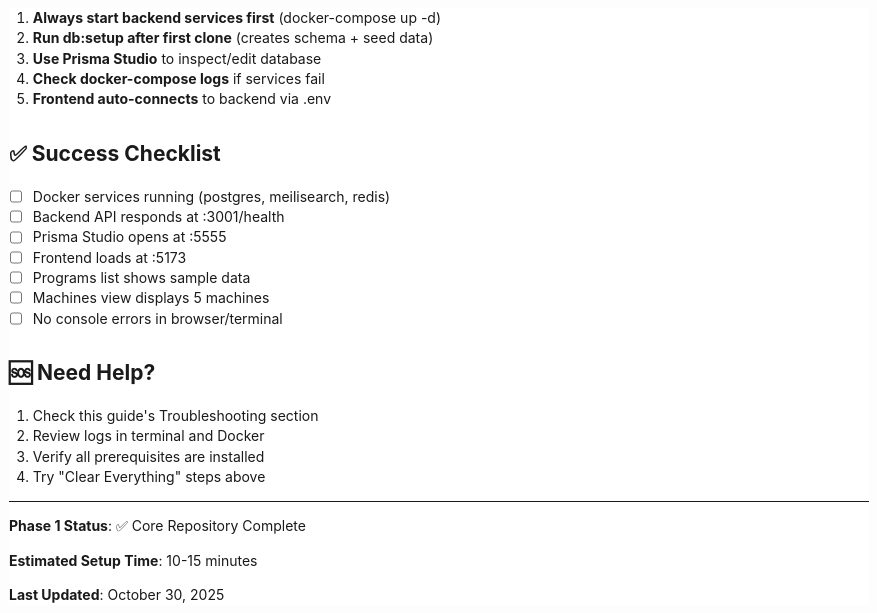 1. **Always start backend services first** (docker-compose up -d)
2. **Run db:setup after first clone** (creates schema + seed data)
3. **Use Prisma Studio** to inspect/edit database
4. **Check docker-compose logs** if services fail
5. **Frontend auto-connects** to backend via .env

## ✅ Success Checklist

- [ ] Docker services running (postgres, meilisearch, redis)
- [ ] Backend API responds at :3001/health
- [ ] Prisma Studio opens at :5555
- [ ] Frontend loads at :5173
- [ ] Programs list shows sample data
- [ ] Machines view displays 5 machines
- [ ] No console errors in browser/terminal

## 🆘 Need Help?

1. Check this guide's Troubleshooting section
2. Review logs in terminal and Docker
3. Verify all prerequisites are installed
4. Try "Clear Everything" steps above

---

**Phase 1 Status**: ✅ Core Repository Complete

**Estimated Setup Time**: 10-15 minutes

**Last Updated**: October 30, 2025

◆ ◆ ◆ ◆

* **Prompt**: Would you return the whole listing exactly, without the pictures?

* **Expected answer**:
 1. **Always start backend services first** (docker-compose up -d)
2. **Run db:setup after first clone** (creates schema + seed data)
3. **Use Prisma Studio** to inspect/edit database
4. **Check docker-compose logs** if services fail
5. **Frontend auto-connects** to backend via .env

## ✅ Success Checklist

- [ ] Docker services running (postgres, meilisearch, redis)
- [ ] Backend API responds at :3001/health
- [ ] Prisma Studio opens at :5555
- [ ] Frontend loads at :5173
- [ ] Programs list shows sample data
- [ ] Machines view displays 5 machines
- [ ] No console errors in browser/terminal

## 🆘 Need Help?

1. Check this guide's Troubleshooting section
2. Review logs in terminal and Docker
3. Verify all prerequisites are installed
4. Try "Clear Everything" steps above

---

**Phase 1 Status**: ✅ Core Repository Complete

**Estimated Setup Time**: 10-15 minutes

**Last Updated**: October 30, 2025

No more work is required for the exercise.